Data provided:
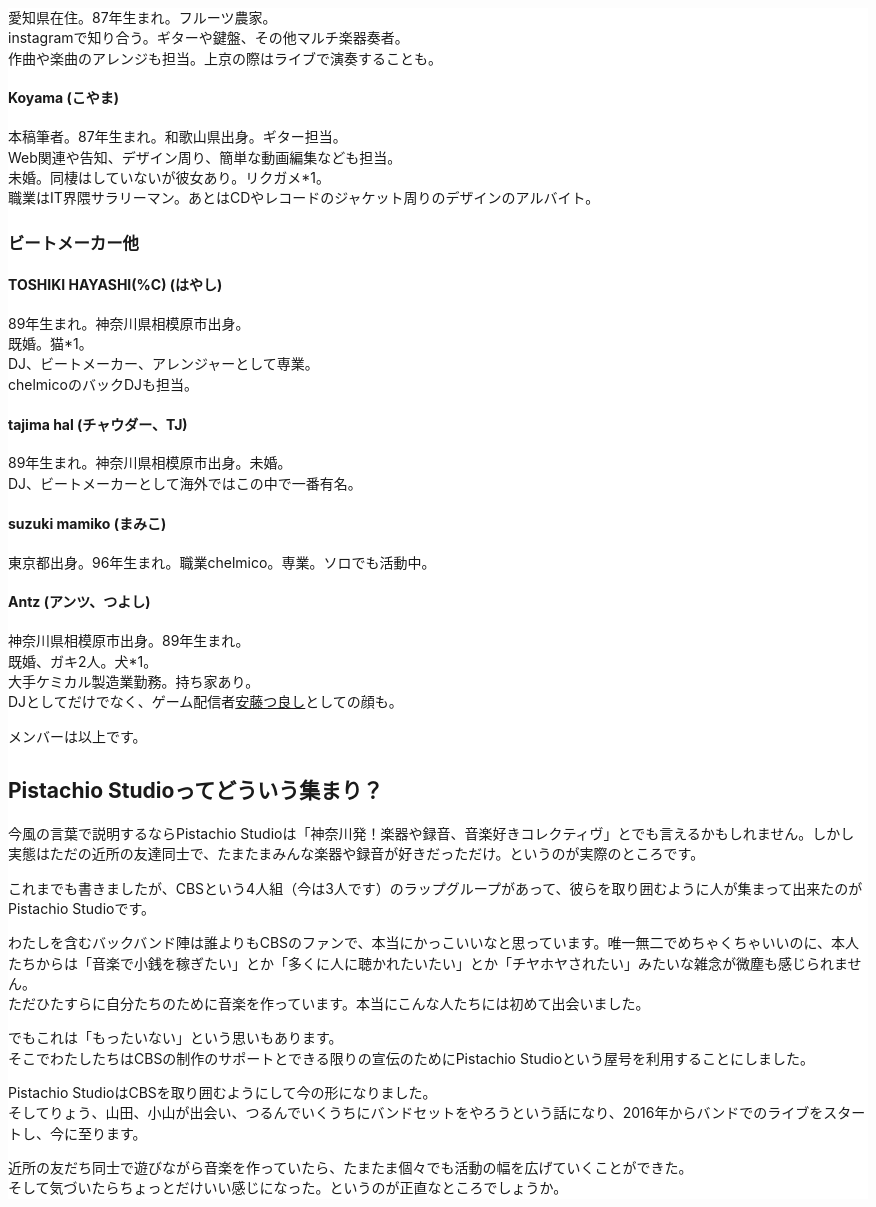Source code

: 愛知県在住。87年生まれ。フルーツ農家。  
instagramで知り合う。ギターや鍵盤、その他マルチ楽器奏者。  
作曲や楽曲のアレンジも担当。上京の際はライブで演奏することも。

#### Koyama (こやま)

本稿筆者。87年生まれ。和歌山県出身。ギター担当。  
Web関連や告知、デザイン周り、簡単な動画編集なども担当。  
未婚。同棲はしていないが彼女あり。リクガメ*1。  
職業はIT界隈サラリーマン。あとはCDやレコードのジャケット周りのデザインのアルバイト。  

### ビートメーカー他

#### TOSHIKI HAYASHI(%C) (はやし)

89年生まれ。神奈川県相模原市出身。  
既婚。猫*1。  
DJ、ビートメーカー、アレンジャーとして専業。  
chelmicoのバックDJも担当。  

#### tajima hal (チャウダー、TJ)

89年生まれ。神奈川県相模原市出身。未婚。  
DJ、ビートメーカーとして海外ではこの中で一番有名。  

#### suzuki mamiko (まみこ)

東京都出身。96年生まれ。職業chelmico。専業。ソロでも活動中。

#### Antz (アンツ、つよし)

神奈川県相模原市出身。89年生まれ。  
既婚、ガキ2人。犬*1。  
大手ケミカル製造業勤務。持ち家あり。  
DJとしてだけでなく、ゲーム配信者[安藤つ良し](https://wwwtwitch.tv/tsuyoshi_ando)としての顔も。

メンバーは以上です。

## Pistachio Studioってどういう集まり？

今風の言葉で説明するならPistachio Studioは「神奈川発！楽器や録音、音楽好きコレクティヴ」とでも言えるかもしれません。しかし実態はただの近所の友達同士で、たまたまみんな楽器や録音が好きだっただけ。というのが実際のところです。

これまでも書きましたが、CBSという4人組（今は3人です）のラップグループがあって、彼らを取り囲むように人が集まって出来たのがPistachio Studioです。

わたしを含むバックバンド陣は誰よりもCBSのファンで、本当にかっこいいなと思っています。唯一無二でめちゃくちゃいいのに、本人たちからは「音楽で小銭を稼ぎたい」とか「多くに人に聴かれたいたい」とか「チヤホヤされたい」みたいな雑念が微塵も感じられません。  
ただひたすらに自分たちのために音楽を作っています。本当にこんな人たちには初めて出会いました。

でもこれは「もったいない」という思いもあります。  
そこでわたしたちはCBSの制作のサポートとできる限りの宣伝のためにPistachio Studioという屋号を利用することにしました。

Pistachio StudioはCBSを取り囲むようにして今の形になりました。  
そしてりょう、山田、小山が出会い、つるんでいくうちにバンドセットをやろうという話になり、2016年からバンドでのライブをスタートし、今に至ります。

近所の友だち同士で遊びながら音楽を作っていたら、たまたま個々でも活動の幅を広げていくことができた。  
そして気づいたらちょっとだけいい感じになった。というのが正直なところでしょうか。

--

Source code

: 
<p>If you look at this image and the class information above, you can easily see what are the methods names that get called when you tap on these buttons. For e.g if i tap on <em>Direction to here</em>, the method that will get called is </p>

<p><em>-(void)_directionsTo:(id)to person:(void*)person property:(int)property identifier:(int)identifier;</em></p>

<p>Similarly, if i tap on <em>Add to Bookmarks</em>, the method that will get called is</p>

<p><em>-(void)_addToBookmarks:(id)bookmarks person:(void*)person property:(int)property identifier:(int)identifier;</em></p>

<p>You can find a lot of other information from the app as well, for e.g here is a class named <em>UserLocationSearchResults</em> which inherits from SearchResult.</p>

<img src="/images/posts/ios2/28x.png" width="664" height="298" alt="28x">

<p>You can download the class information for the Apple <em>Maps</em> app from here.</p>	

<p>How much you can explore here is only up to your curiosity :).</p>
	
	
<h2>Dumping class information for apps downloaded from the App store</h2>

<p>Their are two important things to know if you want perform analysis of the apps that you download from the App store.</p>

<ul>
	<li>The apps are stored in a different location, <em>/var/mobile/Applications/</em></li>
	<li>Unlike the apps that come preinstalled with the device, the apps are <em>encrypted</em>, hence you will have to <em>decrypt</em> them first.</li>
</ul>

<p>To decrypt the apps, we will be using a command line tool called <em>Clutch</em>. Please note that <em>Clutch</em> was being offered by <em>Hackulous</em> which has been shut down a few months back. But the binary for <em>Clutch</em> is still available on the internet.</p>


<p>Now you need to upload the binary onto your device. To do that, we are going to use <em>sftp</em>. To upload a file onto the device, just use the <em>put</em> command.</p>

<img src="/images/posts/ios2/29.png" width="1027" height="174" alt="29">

Task instructions:
In the listing above, find the line with "#### Antz (アンツ、つよし)" and the line with "今風の言葉で説明するならPi", then reproduce both and every line between them exactly.

Answer below:
#### Antz (アンツ、つよし)

神奈川県相模原市出身。89年生まれ。  
既婚、ガキ2人。犬*1。  
大手ケミカル製造業勤務。持ち家あり。  
DJとしてだけでなく、ゲーム配信者[安藤つ良し](https://wwwtwitch.tv/tsuyoshi_ando)としての顔も。

メンバーは以上です。

## Pistachio Studioってどういう集まり？

今風の言葉で説明するならPistachio Studioは「神奈川発！楽器や録音、音楽好きコレクティヴ」とでも言えるかもしれません。しかし実態はただの近所の友達同士で、たまたまみんな楽器や録音が好きだっただけ。というのが実際のところです。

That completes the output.